Besieged Middle East Christians get new church where Jesus was baptized

(Photo: Evangelical Lutheran Church in Jordan and the Holy Land)New Evangelical Lutheran Church at Bethany-Beyond-the-Jordan in Jordan photographed on January 6, 2014.

Middle East Christian places of worship can evoke images of torched or shelled churches and fleeing believers, but there was recent cause for celebration at a new house to glorify Jesus, in Jordan.

More than 200 clergy and guests, including royalty joined Lutheran World Federation president, Bishop Munib A. Younan, on January 6 in dedicating the Evangelical Lutheran Church at Bethany-Beyond-the-Jordan.

Belonging to the Evangelical Lutheran Church in Jordan and the Holy Land (ELCJHL) the church is at the spot where records show John the Baptist baptized Jesus in the Jordan River.

"Dedicating a new church is something that should not be taken for granted, especially in the Middle East," Younan, said in his dedication sermon.

"All too often, we see on television that churches are destroyed and atrocities are committed against houses of worship."

Receiving support and patronage from the Royal Family of Jordan was a "gracious act of hospitality, emblematic of the freedom of religion that we enjoy in Jordan."

The ELCJHL is one of the smallest churches in the 70-million strong Lutheran World Federation and in the World Council of Churches that represents more than 500 million Christians worldwide.

It was given land at the Baptismal Site by King Abdullah of the Hashemite Kingdom of Jordan in 2008, making it one of seven churches to receive land.

It was donated with the hopes that Bethany-Beyond-the-Jordan would become a site for pilgrimage and baptism to Christians worldwide.

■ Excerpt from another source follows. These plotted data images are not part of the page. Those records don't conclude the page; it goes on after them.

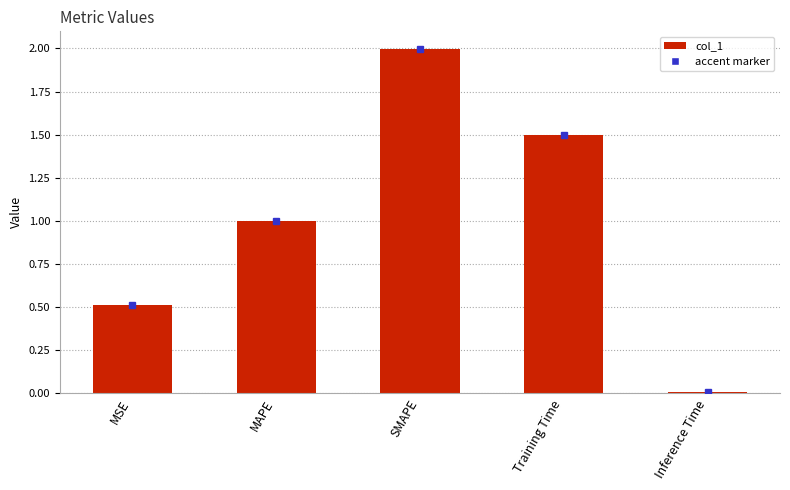

What is the ratio of the value at SMAPE to the value at Training Time?

1.3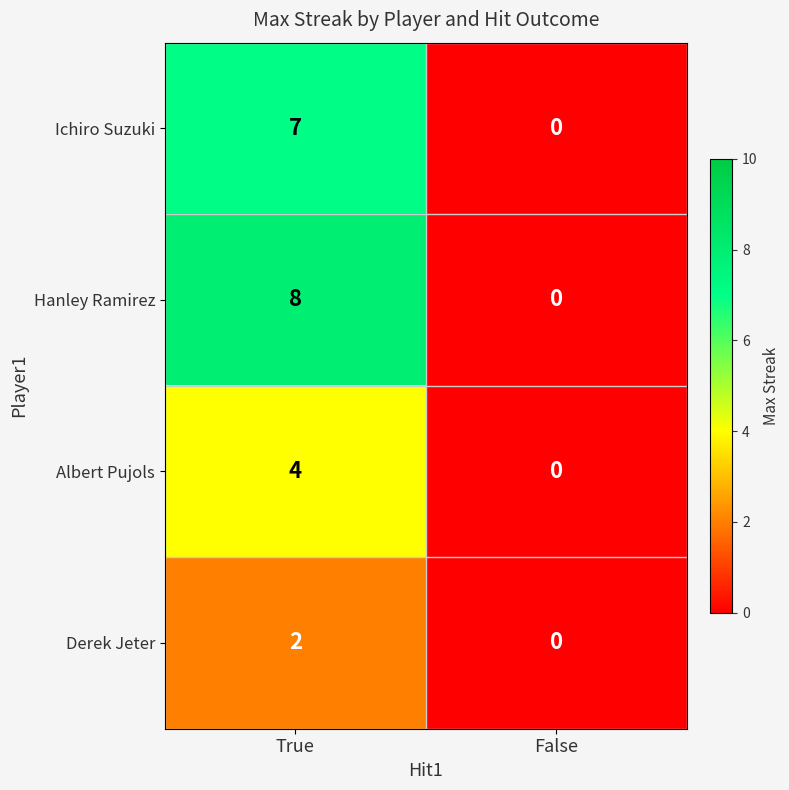

True or false: Ichiro Suzuki has a value of 0 at False.

True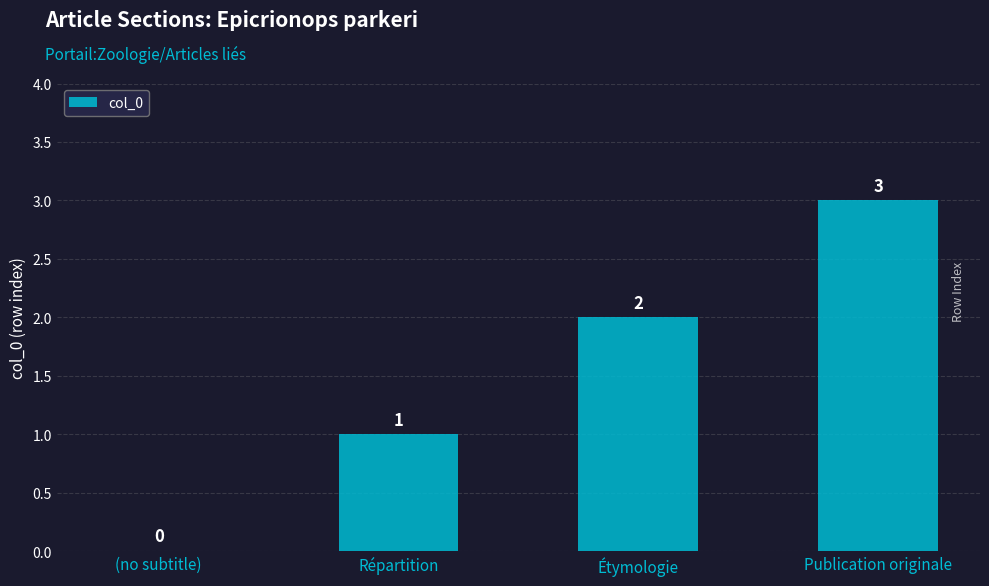

What value does the data have at Publication originale?

3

"We are going to develop worship surrounding both baptism and baptismal renewal," Rev. Rolf Pearson who together with his wife Deacon Kerstin Pearson is seconded by Church of Sweden to take care of the site, the Lutheran World Federation reported.

"We are hoping that pilgrims will find a place where they can be renewed spiritually, a place to understand the religious, social and political context of the place where they are, and to see the church presence in the Middle East."

The Holy Land Lutheran church website says that though Palestinian Christians have been there since the first Pentecost, the roots of the ELCJHL are in the mid-19th century when German and English missionaries arrived teach and minister to the local people.

Today it has five congregations in Jerusalem, Ramallah and the Bethlehem area and one in Amman, Jordan.

The churches in Amman and Ramallah are comprised largely of families of refugees who fled their homes at the time of the tragic wars that followed the formation of Israel. It also operates four schools and four education programs.